▸ PROBLEM DETAILS: Throughout the entries below, report every line where "clínica" is found.
+ + + +
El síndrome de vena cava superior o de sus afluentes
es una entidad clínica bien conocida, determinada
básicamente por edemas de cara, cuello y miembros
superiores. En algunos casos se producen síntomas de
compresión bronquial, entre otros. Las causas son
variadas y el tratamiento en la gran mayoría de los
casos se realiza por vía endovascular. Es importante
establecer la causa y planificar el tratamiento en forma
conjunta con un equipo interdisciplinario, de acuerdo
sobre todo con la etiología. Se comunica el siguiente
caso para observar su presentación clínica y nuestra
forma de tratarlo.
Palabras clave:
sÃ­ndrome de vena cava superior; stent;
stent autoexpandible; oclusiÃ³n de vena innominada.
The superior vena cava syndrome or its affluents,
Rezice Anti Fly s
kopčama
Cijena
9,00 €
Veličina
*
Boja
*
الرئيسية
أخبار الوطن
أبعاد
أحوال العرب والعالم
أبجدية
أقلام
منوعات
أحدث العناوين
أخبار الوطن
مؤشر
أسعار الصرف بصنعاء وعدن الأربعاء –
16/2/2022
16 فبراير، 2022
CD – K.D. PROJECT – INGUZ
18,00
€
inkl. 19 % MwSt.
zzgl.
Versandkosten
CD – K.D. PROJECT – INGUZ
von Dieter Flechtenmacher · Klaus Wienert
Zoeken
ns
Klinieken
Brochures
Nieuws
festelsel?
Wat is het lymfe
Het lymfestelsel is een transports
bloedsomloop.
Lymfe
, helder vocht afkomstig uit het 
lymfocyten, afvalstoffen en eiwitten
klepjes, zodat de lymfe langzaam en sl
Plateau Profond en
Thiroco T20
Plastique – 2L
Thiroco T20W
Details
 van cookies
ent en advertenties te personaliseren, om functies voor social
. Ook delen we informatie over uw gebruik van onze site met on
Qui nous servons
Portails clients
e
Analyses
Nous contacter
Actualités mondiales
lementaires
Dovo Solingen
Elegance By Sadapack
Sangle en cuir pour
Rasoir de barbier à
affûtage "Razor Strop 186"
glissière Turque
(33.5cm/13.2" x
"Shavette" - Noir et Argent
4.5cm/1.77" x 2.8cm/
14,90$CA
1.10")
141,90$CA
+ + + +
▸ REPLY:
es una entidad clínica bien conocida, determinada
caso para observar su presentación clínica y nuestra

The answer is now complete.